--- Available data ---

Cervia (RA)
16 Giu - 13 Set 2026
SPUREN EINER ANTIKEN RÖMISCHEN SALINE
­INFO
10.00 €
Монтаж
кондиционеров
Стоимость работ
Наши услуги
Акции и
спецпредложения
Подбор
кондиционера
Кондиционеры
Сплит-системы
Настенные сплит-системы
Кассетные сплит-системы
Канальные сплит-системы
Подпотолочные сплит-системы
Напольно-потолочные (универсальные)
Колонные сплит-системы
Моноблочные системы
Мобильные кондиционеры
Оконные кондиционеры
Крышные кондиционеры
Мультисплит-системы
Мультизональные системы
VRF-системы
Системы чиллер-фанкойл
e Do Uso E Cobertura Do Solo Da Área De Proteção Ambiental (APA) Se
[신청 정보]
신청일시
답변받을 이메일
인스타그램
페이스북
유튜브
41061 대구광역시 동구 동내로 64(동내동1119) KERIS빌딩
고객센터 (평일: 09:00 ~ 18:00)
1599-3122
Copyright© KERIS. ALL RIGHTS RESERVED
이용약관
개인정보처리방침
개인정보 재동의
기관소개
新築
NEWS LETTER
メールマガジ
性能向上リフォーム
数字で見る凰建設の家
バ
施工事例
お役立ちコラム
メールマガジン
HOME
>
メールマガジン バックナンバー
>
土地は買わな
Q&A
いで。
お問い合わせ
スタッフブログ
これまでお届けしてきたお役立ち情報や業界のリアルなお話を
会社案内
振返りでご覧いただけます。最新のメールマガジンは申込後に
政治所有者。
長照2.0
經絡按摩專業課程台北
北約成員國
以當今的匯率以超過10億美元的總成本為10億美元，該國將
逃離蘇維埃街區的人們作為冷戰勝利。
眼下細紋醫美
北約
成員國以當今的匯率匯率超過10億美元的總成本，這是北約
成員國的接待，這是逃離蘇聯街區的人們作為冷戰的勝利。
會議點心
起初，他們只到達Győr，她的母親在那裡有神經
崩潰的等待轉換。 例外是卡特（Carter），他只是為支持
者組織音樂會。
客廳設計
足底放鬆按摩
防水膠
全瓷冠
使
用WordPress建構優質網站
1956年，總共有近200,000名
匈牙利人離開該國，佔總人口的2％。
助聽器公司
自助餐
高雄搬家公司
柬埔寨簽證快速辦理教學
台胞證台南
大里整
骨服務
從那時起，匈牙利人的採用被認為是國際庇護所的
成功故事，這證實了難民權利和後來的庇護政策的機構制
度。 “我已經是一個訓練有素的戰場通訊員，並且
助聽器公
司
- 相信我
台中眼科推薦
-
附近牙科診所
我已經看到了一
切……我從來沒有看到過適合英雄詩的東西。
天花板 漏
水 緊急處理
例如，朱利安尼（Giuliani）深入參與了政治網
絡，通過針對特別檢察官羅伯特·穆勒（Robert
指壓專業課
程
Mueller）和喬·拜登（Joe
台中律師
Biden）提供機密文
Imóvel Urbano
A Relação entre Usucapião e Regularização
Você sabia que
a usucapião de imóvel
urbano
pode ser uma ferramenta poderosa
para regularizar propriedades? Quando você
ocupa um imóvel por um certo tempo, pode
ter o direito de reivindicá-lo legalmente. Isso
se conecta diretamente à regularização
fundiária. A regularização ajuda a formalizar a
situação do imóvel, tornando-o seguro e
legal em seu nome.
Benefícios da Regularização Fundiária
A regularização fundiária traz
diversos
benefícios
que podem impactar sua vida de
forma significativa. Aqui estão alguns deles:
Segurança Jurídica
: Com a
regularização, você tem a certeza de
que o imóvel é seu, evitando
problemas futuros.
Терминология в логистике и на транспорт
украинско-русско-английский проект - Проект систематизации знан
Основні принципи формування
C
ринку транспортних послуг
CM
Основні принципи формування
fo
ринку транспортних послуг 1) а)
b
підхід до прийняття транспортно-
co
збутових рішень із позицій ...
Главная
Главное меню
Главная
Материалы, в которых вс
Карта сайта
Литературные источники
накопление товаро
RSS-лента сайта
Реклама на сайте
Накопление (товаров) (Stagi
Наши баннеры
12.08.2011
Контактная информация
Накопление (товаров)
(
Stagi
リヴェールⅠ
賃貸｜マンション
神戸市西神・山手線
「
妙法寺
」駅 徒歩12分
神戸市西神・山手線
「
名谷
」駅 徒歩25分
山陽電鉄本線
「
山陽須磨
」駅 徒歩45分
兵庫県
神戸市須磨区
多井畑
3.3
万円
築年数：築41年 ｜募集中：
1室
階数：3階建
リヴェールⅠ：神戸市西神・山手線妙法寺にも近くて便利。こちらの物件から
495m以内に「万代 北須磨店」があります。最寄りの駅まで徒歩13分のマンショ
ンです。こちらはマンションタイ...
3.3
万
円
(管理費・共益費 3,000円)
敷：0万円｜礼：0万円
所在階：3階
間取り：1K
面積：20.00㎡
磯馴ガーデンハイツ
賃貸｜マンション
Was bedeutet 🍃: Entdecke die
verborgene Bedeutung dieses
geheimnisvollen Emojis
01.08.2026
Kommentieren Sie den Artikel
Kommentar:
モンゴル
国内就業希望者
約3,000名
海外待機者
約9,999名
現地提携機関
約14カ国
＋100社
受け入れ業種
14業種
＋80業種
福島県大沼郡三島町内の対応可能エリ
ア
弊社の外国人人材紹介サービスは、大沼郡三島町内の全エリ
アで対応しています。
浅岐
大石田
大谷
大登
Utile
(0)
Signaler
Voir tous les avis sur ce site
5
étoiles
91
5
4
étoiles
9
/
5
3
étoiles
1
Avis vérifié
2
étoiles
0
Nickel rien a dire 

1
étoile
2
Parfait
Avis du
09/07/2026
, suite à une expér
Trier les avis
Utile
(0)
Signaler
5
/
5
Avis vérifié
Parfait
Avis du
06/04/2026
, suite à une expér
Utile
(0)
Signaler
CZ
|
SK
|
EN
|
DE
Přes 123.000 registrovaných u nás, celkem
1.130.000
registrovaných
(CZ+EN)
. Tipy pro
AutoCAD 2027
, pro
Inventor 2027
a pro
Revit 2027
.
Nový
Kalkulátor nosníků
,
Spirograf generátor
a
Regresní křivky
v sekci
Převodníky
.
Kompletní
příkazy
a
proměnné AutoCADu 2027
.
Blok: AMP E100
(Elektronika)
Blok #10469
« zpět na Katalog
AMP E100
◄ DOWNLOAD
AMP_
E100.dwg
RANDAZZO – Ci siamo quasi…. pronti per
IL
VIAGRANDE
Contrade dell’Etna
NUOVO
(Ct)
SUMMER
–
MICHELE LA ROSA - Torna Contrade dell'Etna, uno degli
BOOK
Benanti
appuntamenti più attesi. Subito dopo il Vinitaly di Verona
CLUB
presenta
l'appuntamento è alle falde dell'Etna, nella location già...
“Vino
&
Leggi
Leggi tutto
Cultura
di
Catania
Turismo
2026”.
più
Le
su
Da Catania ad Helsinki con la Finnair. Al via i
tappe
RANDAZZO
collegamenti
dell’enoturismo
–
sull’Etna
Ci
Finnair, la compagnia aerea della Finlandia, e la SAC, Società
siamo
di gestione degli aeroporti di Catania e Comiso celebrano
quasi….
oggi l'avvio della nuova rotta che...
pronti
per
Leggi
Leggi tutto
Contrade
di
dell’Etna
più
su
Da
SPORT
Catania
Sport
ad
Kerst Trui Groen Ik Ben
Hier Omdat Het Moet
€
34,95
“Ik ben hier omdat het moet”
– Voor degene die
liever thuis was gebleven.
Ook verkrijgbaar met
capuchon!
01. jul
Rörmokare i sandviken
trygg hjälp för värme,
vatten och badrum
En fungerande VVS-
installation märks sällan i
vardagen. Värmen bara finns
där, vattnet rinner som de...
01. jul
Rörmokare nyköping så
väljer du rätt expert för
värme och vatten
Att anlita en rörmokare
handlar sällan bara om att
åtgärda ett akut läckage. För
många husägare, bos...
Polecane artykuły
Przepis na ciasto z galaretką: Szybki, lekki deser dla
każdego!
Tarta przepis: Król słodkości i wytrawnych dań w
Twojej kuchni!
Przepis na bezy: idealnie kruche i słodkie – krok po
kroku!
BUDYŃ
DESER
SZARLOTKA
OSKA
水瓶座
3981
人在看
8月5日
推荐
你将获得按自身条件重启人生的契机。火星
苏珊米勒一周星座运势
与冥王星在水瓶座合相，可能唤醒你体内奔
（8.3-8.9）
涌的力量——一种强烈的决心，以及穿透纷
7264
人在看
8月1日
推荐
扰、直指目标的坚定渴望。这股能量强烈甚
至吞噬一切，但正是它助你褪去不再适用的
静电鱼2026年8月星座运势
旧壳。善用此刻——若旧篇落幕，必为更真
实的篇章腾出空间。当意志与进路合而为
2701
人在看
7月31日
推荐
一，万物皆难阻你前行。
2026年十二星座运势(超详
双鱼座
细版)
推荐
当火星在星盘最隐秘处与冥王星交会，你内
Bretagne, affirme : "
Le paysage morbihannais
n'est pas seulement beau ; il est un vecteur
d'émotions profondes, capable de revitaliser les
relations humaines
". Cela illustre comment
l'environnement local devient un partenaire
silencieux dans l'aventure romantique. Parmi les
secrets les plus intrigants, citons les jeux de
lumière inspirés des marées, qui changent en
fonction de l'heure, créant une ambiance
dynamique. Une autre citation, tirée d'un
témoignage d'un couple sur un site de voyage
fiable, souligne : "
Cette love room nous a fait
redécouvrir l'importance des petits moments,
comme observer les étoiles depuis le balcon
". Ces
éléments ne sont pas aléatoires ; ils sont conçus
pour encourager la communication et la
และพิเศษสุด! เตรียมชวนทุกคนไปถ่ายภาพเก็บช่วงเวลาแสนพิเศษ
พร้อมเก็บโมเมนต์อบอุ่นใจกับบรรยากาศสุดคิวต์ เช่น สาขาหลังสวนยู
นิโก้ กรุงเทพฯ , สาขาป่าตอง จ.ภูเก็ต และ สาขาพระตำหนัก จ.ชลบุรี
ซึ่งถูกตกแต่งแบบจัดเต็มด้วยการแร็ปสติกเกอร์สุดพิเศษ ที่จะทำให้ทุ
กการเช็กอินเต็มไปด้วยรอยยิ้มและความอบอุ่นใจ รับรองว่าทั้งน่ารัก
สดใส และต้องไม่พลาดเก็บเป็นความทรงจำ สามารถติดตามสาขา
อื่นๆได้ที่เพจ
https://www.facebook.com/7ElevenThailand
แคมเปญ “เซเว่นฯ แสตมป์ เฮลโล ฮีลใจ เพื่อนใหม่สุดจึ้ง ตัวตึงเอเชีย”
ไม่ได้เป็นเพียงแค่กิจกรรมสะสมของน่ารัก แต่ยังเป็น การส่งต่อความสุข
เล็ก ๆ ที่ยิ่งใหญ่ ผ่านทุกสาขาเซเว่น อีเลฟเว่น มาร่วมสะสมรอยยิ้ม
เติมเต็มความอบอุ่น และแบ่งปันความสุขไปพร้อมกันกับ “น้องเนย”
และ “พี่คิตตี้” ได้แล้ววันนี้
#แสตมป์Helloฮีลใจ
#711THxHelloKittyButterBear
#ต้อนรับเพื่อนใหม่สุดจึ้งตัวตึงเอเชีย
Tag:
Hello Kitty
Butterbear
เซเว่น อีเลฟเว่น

---

Job item - For the string "リヴェールⅠ", return every line of the data where it appears.

Result for this task -
リヴェールⅠ
リヴェールⅠ：神戸市西神・山手線妙法寺にも近くて便利。こちらの物件から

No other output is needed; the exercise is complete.